Pennsylvania State University

The frustration of getting stuck behind a slow vehicle on a remote road is all too familiar to drivers in Pennsylvania, where rural roads make up about 60% of highways. One of the roadway features that addresses this issue are passing zones - dotted sections of two-lane roadways that allow for vehicles to cross into the opposing lane of traffic to pass other vehicles - but are they safe?

"There's been some studies completed on the safety impact of dedicated passing lanes, but none for passing zones," said Eric Donnell, senior associate dean of the Penn State College of Engineering and professor of civil and environmental engineering, who recently co-authored a paper on the topic. "The more that we looked through state and federal traffic safety resources like Highway Safety Manual, the more we noticed there was a lack of data, which really drove us to pursue this research."

Donnell and his collaborators at Penn State used a large data set of Pennsylvania Department of Transportation (PennDOT)-provided crash statistics and roadway features taken from all state-owned, rural roads to compare the safety performance of roadway segments with passing zones to stretches without marked passing zones. Their computational analysis revealed 11% fewer total crashes, and 12% fewer crashes leading to significant injury or fatalities on sections of rural highway marked as passing zones compared to sections of road marked as no passing.
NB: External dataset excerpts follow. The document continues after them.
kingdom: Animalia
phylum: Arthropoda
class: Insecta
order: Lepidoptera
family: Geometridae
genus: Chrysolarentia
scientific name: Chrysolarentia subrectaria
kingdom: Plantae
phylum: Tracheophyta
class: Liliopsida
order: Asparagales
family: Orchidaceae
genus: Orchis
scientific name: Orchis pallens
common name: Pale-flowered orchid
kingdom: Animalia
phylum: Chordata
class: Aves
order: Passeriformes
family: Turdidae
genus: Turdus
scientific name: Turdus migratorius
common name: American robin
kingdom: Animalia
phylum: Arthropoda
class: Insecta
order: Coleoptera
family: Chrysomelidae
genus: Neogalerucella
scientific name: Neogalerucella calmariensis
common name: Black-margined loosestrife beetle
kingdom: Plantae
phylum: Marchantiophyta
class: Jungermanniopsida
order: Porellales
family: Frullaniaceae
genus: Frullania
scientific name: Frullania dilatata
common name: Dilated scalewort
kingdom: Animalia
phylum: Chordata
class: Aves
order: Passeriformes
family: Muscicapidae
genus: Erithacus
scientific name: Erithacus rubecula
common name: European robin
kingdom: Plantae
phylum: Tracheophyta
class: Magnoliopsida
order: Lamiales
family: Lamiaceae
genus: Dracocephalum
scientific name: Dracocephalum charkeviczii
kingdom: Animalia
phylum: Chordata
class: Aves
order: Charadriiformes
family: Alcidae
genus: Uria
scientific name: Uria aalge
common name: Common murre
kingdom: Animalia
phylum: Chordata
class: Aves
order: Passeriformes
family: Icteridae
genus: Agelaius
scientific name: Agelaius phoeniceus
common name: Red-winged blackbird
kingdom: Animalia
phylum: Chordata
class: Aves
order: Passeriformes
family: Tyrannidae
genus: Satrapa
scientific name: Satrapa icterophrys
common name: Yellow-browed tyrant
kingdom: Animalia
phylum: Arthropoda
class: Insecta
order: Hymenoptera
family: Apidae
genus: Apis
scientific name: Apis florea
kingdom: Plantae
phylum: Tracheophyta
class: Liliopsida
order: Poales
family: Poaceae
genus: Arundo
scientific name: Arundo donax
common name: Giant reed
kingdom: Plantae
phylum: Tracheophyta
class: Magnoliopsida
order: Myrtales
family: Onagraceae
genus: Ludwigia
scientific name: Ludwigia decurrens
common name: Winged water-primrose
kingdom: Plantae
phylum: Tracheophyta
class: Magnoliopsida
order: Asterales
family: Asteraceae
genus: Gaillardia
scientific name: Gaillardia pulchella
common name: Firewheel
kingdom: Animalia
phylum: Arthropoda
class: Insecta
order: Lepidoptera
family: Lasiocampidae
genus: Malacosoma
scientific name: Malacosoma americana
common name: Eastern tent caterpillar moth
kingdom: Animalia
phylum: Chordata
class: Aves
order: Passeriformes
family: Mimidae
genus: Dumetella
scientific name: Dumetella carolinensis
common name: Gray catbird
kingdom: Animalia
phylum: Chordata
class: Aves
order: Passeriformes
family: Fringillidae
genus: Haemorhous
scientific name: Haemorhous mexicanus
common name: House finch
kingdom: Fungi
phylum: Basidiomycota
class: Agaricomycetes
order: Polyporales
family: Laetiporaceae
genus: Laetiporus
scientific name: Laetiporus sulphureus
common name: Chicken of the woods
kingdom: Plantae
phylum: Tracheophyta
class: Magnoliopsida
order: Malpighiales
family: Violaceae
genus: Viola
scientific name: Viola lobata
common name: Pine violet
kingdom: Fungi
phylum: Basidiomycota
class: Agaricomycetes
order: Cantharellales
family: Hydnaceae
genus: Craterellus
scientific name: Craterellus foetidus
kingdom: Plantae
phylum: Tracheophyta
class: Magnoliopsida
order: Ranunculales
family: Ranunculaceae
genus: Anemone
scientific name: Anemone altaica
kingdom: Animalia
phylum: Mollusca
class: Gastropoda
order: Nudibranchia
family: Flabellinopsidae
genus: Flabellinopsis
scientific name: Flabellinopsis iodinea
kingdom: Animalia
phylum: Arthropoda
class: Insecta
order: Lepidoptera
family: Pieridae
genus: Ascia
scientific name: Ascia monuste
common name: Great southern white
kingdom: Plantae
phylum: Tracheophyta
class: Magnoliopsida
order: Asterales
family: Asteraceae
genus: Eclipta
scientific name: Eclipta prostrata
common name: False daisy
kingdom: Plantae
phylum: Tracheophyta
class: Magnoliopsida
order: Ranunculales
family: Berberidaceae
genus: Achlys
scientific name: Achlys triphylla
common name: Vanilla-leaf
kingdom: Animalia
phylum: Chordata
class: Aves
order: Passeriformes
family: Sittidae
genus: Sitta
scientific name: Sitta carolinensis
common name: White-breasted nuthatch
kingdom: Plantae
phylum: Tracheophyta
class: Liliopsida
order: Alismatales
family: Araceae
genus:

The study, available online now, is set to publish in the September issue of Accident Analysis and Prevention.

According to Vikash Gayah, director of the Larson Transportation Institute, professor of civil and environmental engineering and co-author on the paper, roadway experts already suspected that passing zones had a significant impact on road safety, but did not have a system to accurately quantify their impact.

"In previous work, these passing zones continually came up as areas that experienced fewer reported crashes than other sections of road," Gayah said. "We knew where all the passing zones were and knew that they were associated with fewer crashes, but this was an opportunity to really dig into the data."